NeoGraf’s flexible graphite heat-spreading material uses layers of graphene spread onto a plastic.

Graphite vs. aluminum

In lower-performance battery packs, aluminum has been the primary material, often used for mechanical structure and heat spreading. For higher-performance battery packs, the amount of aluminum needed for safe, efficient operation may result in a pack that is too heavy and bulky.

Aluminum is dense and has poor thermal conductivity (200W/mK), but graphite is lightweight and has high thermal conductivity (400W/mK to 1,100W/mK). A graphite heat spreader would be half the size and one-third the weight of an equally potent aluminum one.

Flexible graphite consists of hundreds of thousands of graphene layers, mechanically stacked to form a continuous sheet. A layer of thin polyethylene terephthalate (PET) plastic adds toughness and dielectric protection. The graphite is presented as a finished die-cut piece with a pressure-sensitive adhesive applied to one side for simple application.

Flexible graphite is widely used for heat spreaders in mobile phones, notebook computers, and large-screen televisions.
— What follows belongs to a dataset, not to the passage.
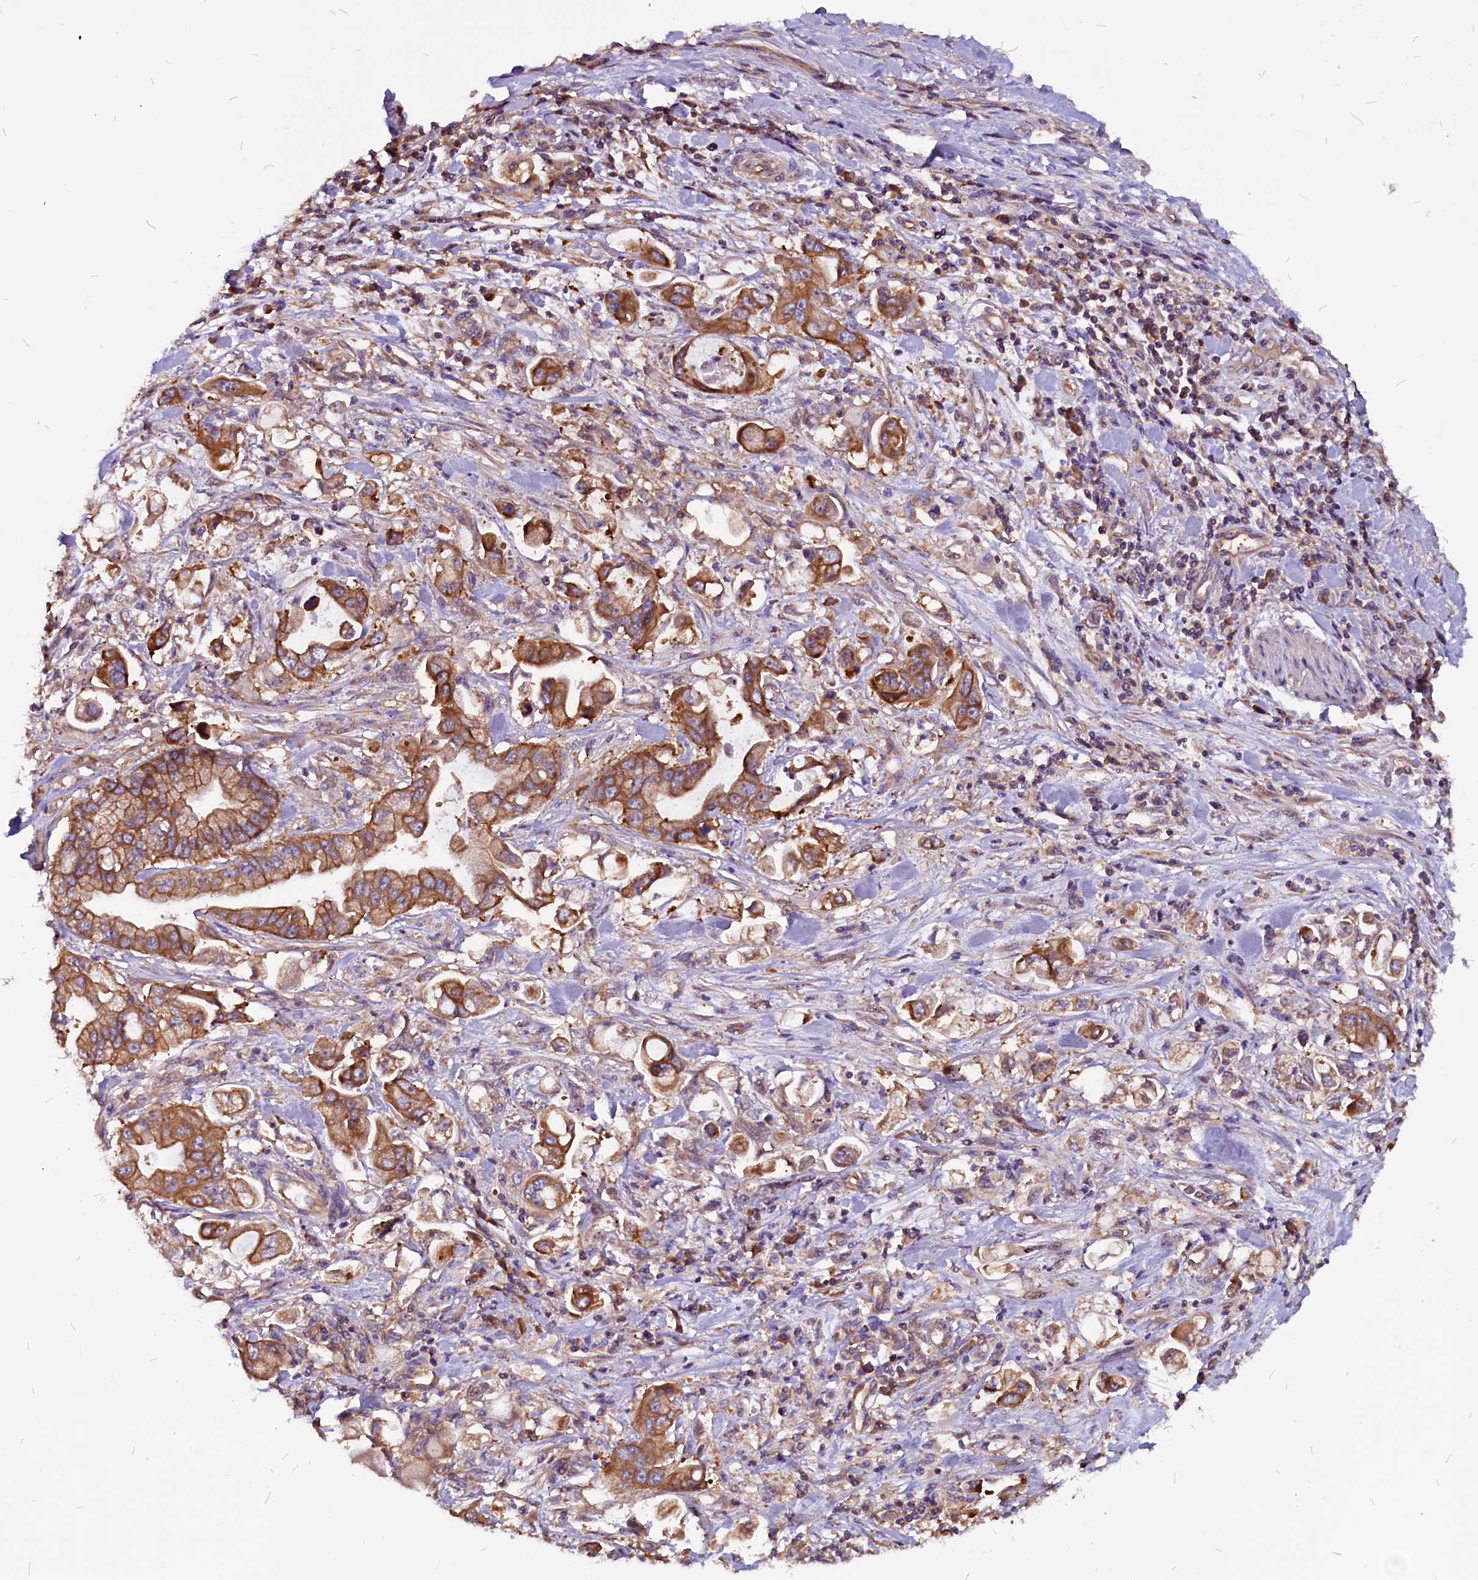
{"staining": {"intensity": "moderate", "quantity": ">75%", "location": "cytoplasmic/membranous"}, "tissue": "stomach cancer", "cell_type": "Tumor cells", "image_type": "cancer", "snomed": [{"axis": "morphology", "description": "Adenocarcinoma, NOS"}, {"axis": "topography", "description": "Stomach"}], "caption": "Protein positivity by IHC shows moderate cytoplasmic/membranous expression in about >75% of tumor cells in stomach adenocarcinoma.", "gene": "EIF3G", "patient": {"sex": "male", "age": 62}}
Its thin, lightweight, easy-to-apply properties have made it the standard heat spreading material in the electronics industry.


Spreading is the best way to prevent thermal propagation in pouch and prismatic cell battery packs because it prevents propagation while extending cell cycle lifetime and fast charging while cutting size and weight. Flexible graphite heat spreaders outperform aluminum and can support high-performance, small, lightweight battery packs.